Gerwig brings an assured sense to Frances’ ungainly physical style; there are almost no moments when she is not on screen, and the performance delightful. This actor has truly “arrived”. Most of Frances’ autobiography is Gerwig’s. Frances is a wanna-be dancer who lurches from one mini-personal disaster to another. She works on the fringes of a professional dance company as an apprentice who never quite makes it, and slowly but surely runs out of money, unlike her unstressed “trust fund”-supported friends. “The only people who can afford to be artists in New York are rich”, Frances wisely observes. She even falls out with her room-mate and best friend Sophie (Mickey Sumner). Her one attempt at competing in this world of money and privilege – an impulsive weekend spent in a luxury flat in Paris – is disastrous, as she sleeps most of the time and cannot connect with her only friends there.
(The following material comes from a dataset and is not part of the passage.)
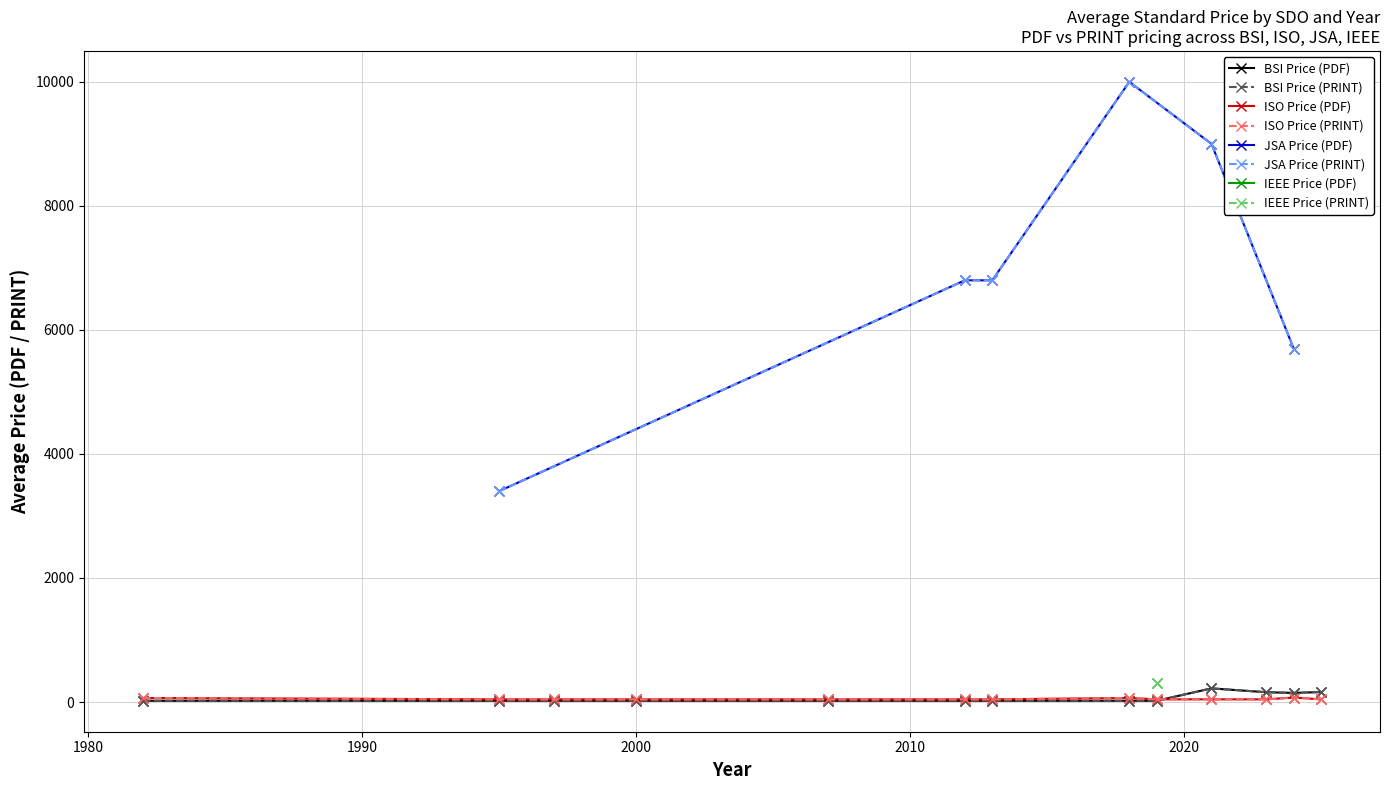

What is the value of the JSA avg PDF point at the 7th from the left?

5700.0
Eventually Frances can no longer pay rent, and resorts to visiting her parents at “home” in Sacramento, California (Gerwig actually grew up there). These touching scenes are all the more poignant because Gerwig’s actual parents – Gordon and Christine Gerwig – play her movie parents. One of Frances’ last residences is a dormitory at Vassar College (which Baumbach attended), where she works a summer job serving food at alumni reunions.
“Frances Ha” has de facto “chapter” headings – simple white font on black backgrounds, Woody Allen-style, each identifying one of France’s residences. It’s not surprising that “Time” magazine calls “Frances Ha” a “Millennial ‘Annie Hall’”. But it does have a complex set of antecedents: Woody Allen’s “Manhattan” (romantic New York also shot in black and white), the “Gen Y” television series “Girls” (the film includes Adam Driver from that series, here as “Lev Shapiro”) and splashed with a touch of “Greenberg”. If you think other actors look familiar, you are right: Grace Gummer – one of Meryl Streep’s daughters and like Streep, a Vassar graduate – also appears as Rachel, one of Frances’ friends.
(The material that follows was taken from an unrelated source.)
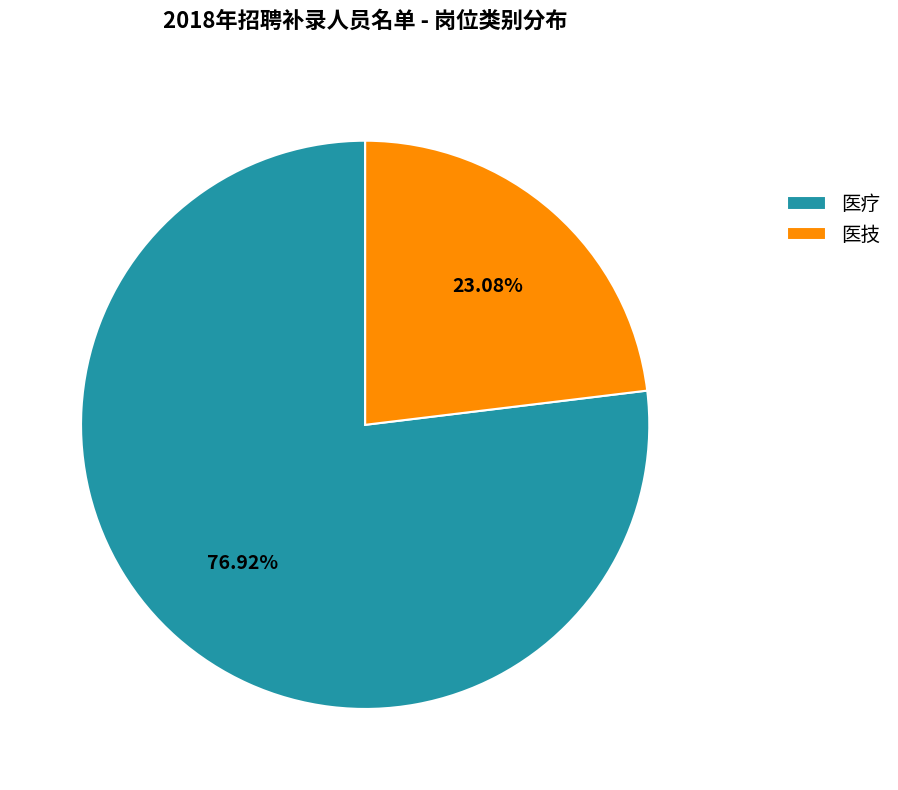

Do 医技 and 医疗 together represent more than half of the pie?

Yes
As enjoyable as it is, “Frances Ha” is unlikely to have to same impact as “Annie Hall”. Like Frances herself, the film’s story “arc” drifts. It’s too “small” and too particular to a certain demographic – modern urban twentysomethings in life transition. It also glides lightly over its Jewish roots. In “Annie Hall” Woody Allen’s character complained about antisemites calling him “Jew” under their breath, and Diane Keaton’s character referred to him as “What Grammy Hall would call ‘a real Jew’”. But “Frances Ha” exists in a more frictionless world. Sure, you’re Jewish – excepting Frances, most of the main characters are. But so what? There’s no tension.
As for the film’s title “Frances Ha” – wait to the final scene for an explanation.